- ASSIGNED TASK
Omit the pictures and output every entry below exactly as written.

- Collected data entries
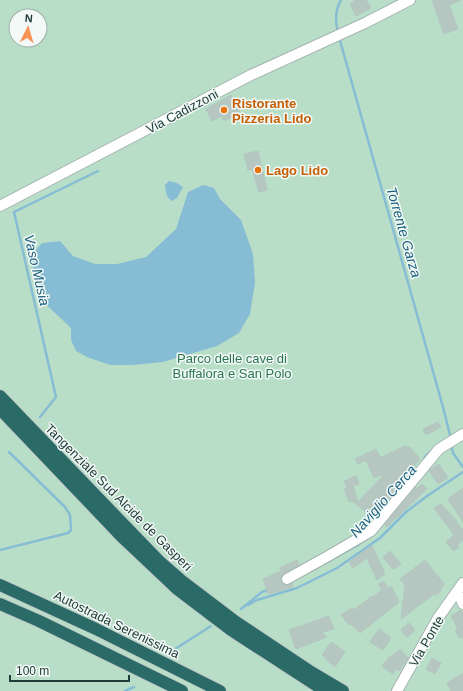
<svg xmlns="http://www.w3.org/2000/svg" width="463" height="691" viewBox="0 0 463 691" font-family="Arial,sans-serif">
	<rect width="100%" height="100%" fill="#e1ece9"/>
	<!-- green -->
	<path fill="#b9dec8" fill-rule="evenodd" d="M 0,0 L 463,0 L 463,691 L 0,691 ZM 16,16 L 40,16 L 40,40 L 16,40 Z"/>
	<!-- water -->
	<g fill="#87bdd4">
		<path d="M 169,181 L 177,183 L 183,187 L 177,198 L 172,201 C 166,197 166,192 165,185 Z"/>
		<polygon points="203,185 214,188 220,199 241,220 253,254 255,283 250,314 239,333 217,346 163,362 133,365 110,365 87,357 76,351 71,340 71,328 38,297 31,255 42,243 60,241 73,256 95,264 117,264 146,257 176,229 188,192"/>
	</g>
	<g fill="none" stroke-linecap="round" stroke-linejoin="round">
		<!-- stream -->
		<g stroke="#87bdd4" stroke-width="2.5">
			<path d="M 338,32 C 335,21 335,10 341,0"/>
			<polyline points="339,37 443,407 451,439"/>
			<polyline points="40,417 56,397 14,212 98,171"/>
			<polyline points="451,444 453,453 463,467"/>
			<polyline points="424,461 425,457 431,451"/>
			<polyline points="0,550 68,533 71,530 70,515 65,507 9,452"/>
			<polyline points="313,570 358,545 362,541"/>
			<polyline points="248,605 257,600 297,588 337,568 380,538 406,512 427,496 463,472"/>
			<polyline points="241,609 262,592 268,590"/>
			<polyline points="172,651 211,626"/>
			<polyline points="125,691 134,687"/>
		</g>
	</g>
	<!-- building -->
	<g fill="#b6c7c2" stroke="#b3c6c1">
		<polygon points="354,0 366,0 371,8 356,16 350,4 355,2"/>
		<polygon points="432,0 461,0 449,5 458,29 444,34"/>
		<polygon points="231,95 240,111 237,112 238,114 224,121 221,116 212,121 206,109"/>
		<polygon points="258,151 267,190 259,192 252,169 248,170 244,154"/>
		<polygon points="438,422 441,427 426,435 423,429"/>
		<polygon points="405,446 410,447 420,459 376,515 375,514 371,516 352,501 349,502 344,489 347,488 344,481 356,476 359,484 353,486 358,502 385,474 374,478 366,460 358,464 355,459 376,449 380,458"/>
		<polygon points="439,464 448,478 438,484 429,471"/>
		<polygon points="422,484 427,489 387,527 385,524 416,487 417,489"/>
		<polygon points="463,488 463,522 448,499"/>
		<polygon points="441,504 457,521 456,522 463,530 463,540 457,545 459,547 454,551 446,542 454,535 434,508"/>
		<polygon points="372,546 385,574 377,580 367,558 353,568 349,562"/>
		<polygon points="390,551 401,564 393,569 383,557"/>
		<polygon points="297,560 299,565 284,573 281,579 283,584 287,585 292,583 293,587 268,594 263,579 281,571 280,568"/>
		<polygon points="425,560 444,584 440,590 441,591 436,595 434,594 401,619 405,585 400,579"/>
		<polygon points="384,581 388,588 391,586 399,602 360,633 351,624 349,625 341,615 352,608 354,610 372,596 373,597 382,590 378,584"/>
		<polygon points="461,610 463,614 463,639 462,636 459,638 455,630 458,629 451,616"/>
		<polygon points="329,616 334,629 321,633 327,637 296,649 289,630"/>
		<polygon points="409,623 415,630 407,637 401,630"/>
		<polygon points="379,629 391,638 383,650 370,642"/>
		<polygon points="331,642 345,652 335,667 326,660 327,659 322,655"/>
		<polygon points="400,649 408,658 399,671 396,669 393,674 382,666 390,656 391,657"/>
		<polygon points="432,658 441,663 435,674 426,669"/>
		<polygon points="463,673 463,691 451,691 447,683"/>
	</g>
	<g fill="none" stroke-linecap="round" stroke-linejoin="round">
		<defs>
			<g id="minor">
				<polyline points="0,206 251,75 365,23 410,0"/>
				<polyline points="287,579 330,555 371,531 439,449 463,434"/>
				<polyline points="456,593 460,597 463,604"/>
				<polyline points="397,691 438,618 463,583"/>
			</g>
			<g id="highway">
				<polyline points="0,396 129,530 159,561 182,581 236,622 311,672 343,691"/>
				<polyline points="0,409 123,538 177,589 231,630 325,691"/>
				<polyline points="0,585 96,629 220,691"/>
				<polyline points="0,604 39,621 182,691"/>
			</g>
		</defs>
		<!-- minor casing -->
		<use href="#minor" stroke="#a4b4b1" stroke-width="12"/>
		<!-- highway casing -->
		<use href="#highway" stroke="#c1c9c8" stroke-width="14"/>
		<!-- minor -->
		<use href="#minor" stroke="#fff" stroke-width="10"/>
		<!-- highway -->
		<use href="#highway" stroke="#2b6b67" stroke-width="12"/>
	</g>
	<!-- markers -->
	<g fill="#e8710a" stroke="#f2f9f6" stroke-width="1.5">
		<circle cx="224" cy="110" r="4"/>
		<circle cx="258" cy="170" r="4"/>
	</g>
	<g text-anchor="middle" stroke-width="3" stroke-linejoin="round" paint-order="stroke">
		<!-- food labels -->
		<g font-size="13" font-weight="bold" fill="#c56008" stroke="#f2f9f6" text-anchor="start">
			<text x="232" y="108">Ristorante<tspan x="232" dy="15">Pizzeria Lido</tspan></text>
			<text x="266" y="175">Lago Lido</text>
		</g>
		<!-- street labels -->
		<g font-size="13" fill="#213e3a" stroke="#f2f9f6">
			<text transform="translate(182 111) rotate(-28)" y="5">Via Cadizzoni</text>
			<text transform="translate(119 497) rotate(45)" y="5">Tangenziale Sud Alcide de Gasperi</text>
			<text transform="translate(117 624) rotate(26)" y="5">Autostrada Serenissima</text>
			<text transform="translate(426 641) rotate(-60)" y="5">Via Ponte</text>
		</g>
		<!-- park labels -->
		<g font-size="13" fill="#297652" stroke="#f2f9f6">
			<text x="232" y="363">Parco delle cave di<tspan x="232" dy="15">Buffalora e San Polo</tspan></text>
		</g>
		<!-- water labels -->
		<g font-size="14" font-style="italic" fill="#185e7c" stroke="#f2f9f6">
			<text transform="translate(404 232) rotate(74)" y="5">Torrente Garza</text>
			<text transform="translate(37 270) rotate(77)" y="5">Vaso Musia</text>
			<text transform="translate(383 501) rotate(-48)" y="5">Naviglio Cerca</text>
		</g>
	</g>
	<!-- north arrow -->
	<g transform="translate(28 28) rotate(5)"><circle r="19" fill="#f2f9f6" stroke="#9eaeab"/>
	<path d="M0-3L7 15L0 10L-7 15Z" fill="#f89254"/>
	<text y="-6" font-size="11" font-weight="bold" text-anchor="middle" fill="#213e3a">N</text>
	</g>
	<!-- scale -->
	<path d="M10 675v6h119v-6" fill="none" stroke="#213e3a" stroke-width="2"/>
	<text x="16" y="675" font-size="12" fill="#213e3a" stroke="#f2f9f6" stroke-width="3" paint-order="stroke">100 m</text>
</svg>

- FINISHED TASK
<svg xmlns="http://www.w3.org/2000/svg" width="463" height="691" viewBox="0 0 463 691" font-family="Arial,sans-serif">
	<rect width="100%" height="100%" fill="#e1ece9"/>
	<!-- green -->
	<path fill="#b9dec8" fill-rule="evenodd" d="M 0,0 L 463,0 L 463,691 L 0,691 ZM 16,16 L 40,16 L 40,40 L 16,40 Z"/>
	<!-- water -->
	<g fill="#87bdd4">
		<path d="M 169,181 L 177,183 L 183,187 L 177,198 L 172,201 C 166,197 166,192 165,185 Z"/>
		<polygon points="203,185 214,188 220,199 241,220 253,254 255,283 250,314 239,333 217,346 163,362 133,365 110,365 87,357 76,351 71,340 71,328 38,297 31,255 42,243 60,241 73,256 95,264 117,264 146,257 176,229 188,192"/>
	</g>
	<g fill="none" stroke-linecap="round" stroke-linejoin="round">
		<!-- stream -->
		<g stroke="#87bdd4" stroke-width="2.5">
			<path d="M 338,32 C 335,21 335,10 341,0"/>
			<polyline points="339,37 443,407 451,439"/>
			<polyline points="40,417 56,397 14,212 98,171"/>
			<polyline points="451,444 453,453 463,467"/>
			<polyline points="424,461 425,457 431,451"/>
			<polyline points="0,550 68,533 71,530 70,515 65,507 9,452"/>
			<polyline points="313,570 358,545 362,541"/>
			<polyline points="248,605 257,600 297,588 337,568 380,538 406,512 427,496 463,472"/>
			<polyline points="241,609 262,592 268,590"/>
			<polyline points="172,651 211,626"/>
			<polyline points="125,691 134,687"/>
		</g>
	</g>
	<!-- building -->
	<g fill="#b6c7c2" stroke="#b3c6c1">
		<polygon points="354,0 366,0 371,8 356,16 350,4 355,2"/>
		<polygon points="432,0 461,0 449,5 458,29 444,34"/>
		<polygon points="231,95 240,111 237,112 238,114 224,121 221,116 212,121 206,109"/>
		<polygon points="258,151 267,190 259,192 252,169 248,170 244,154"/>
		<polygon points="438,422 441,427 426,435 423,429"/>
		<polygon points="405,446 410,447 420,459 376,515 375,514 371,516 352,501 349,502 344,489 347,488 344,481 356,476 359,484 353,486 358,502 385,474 374,478 366,460 358,464 355,459 376,449 380,458"/>
		<polygon points="439,464 448,478 438,484 429,471"/>
		<polygon points="422,484 427,489 387,527 385,524 416,487 417,489"/>
		<polygon points="463,488 463,522 448,499"/>
		<polygon points="441,504 457,521 456,522 463,530 463,540 457,545 459,547 454,551 446,542 454,535 434,508"/>
		<polygon points="372,546 385,574 377,580 367,558 353,568 349,562"/>
		<polygon points="390,551 401,564 393,569 383,557"/>
		<polygon points="297,560 299,565 284,573 281,579 283,584 287,585 292,583 293,587 268,594 263,579 281,571 280,568"/>
		<polygon points="425,560 444,584 440,590 441,591 436,595 434,594 401,619 405,585 400,579"/>
		<polygon points="384,581 388,588 391,586 399,602 360,633 351,624 349,625 341,615 352,608 354,610 372,596 373,597 382,590 378,584"/>
		<polygon points="461,610 463,614 463,639 462,636 459,638 455,630 458,629 451,616"/>
		<polygon points="329,616 334,629 321,633 327,637 296,649 289,630"/>
		<polygon points="409,623 415,630 407,637 401,630"/>
		<polygon points="379,629 391,638 383,650 370,642"/>
		<polygon points="331,642 345,652 335,667 326,660 327,659 322,655"/>
		<polygon points="400,649 408,658 399,671 396,669 393,674 382,666 390,656 391,657"/>
		<polygon points="432,658 441,663 435,674 426,669"/>
		<polygon points="463,673 463,691 451,691 447,683"/>
	</g>
	<g fill="none" stroke-linecap="round" stroke-linejoin="round">
		<defs>
			<g id="minor">
				<polyline points="0,206 251,75 365,23 410,0"/>
				<polyline points="287,579 330,555 371,531 439,449 463,434"/>
				<polyline points="456,593 460,597 463,604"/>
				<polyline points="397,691 438,618 463,583"/>
			</g>
			<g id="highway">
				<polyline points="0,396 129,530 159,561 182,581 236,622 311,672 343,691"/>
				<polyline points="0,409 123,538 177,589 231,630 325,691"/>
				<polyline points="0,585 96,629 220,691"/>
				<polyline points="0,604 39,621 182,691"/>
			</g>
		</defs>
		<!-- minor casing -->
		<use href="#minor" stroke="#a4b4b1" stroke-width="12"/>
		<!-- highway casing -->
		<use href="#highway" stroke="#c1c9c8" stroke-width="14"/>
		<!-- minor -->
		<use href="#minor" stroke="#fff" stroke-width="10"/>
		<!-- highway -->
		<use href="#highway" stroke="#2b6b67" stroke-width="12"/>
	</g>
	<!-- markers -->
	<g fill="#e8710a" stroke="#f2f9f6" stroke-width="1.5">
		<circle cx="224" cy="110" r="4"/>
		<circle cx="258" cy="170" r="4"/>
	</g>
	<g text-anchor="middle" stroke-width="3" stroke-linejoin="round" paint-order="stroke">
		<!-- food labels -->
		<g font-size="13" font-weight="bold" fill="#c56008" stroke="#f2f9f6" text-anchor="start">
			<text x="232" y="108">Ristorante<tspan x="232" dy="15">Pizzeria Lido</tspan></text>
			<text x="266" y="175">Lago Lido</text>
		</g>
		<!-- street labels -->
		<g font-size="13" fill="#213e3a" stroke="#f2f9f6">
			<text transform="translate(182 111) rotate(-28)" y="5">Via Cadizzoni</text>
			<text transform="translate(119 497) rotate(45)" y="5">Tangenziale Sud Alcide de Gasperi</text>
			<text transform="translate(117 624) rotate(26)" y="5">Autostrada Serenissima</text>
			<text transform="translate(426 641) rotate(-60)" y="5">Via Ponte</text>
		</g>
		<!-- park labels -->
		<g font-size="13" fill="#297652" stroke="#f2f9f6">
			<text x="232" y="363">Parco delle cave di<tspan x="232" dy="15">Buffalora e San Polo</tspan></text>
		</g>
		<!-- water labels -->
		<g font-size="14" font-style="italic" fill="#185e7c" stroke="#f2f9f6">
			<text transform="translate(404 232) rotate(74)" y="5">Torrente Garza</text>
			<text transform="translate(37 270) rotate(77)" y="5">Vaso Musia</text>
			<text transform="translate(383 501) rotate(-48)" y="5">Naviglio Cerca</text>
		</g>
	</g>
	<!-- north arrow -->
	<g transform="translate(28 28) rotate(5)"><circle r="19" fill="#f2f9f6" stroke="#9eaeab"/>
	<path d="M0-3L7 15L0 10L-7 15Z" fill="#f89254"/>
	<text y="-6" font-size="11" font-weight="bold" text-anchor="middle" fill="#213e3a">N</text>
	</g>
	<!-- scale -->
	<path d="M10 675v6h119v-6" fill="none" stroke="#213e3a" stroke-width="2"/>
	<text x="16" y="675" font-size="12" fill="#213e3a" stroke="#f2f9f6" stroke-width="3" paint-order="stroke">100 m</text>
</svg>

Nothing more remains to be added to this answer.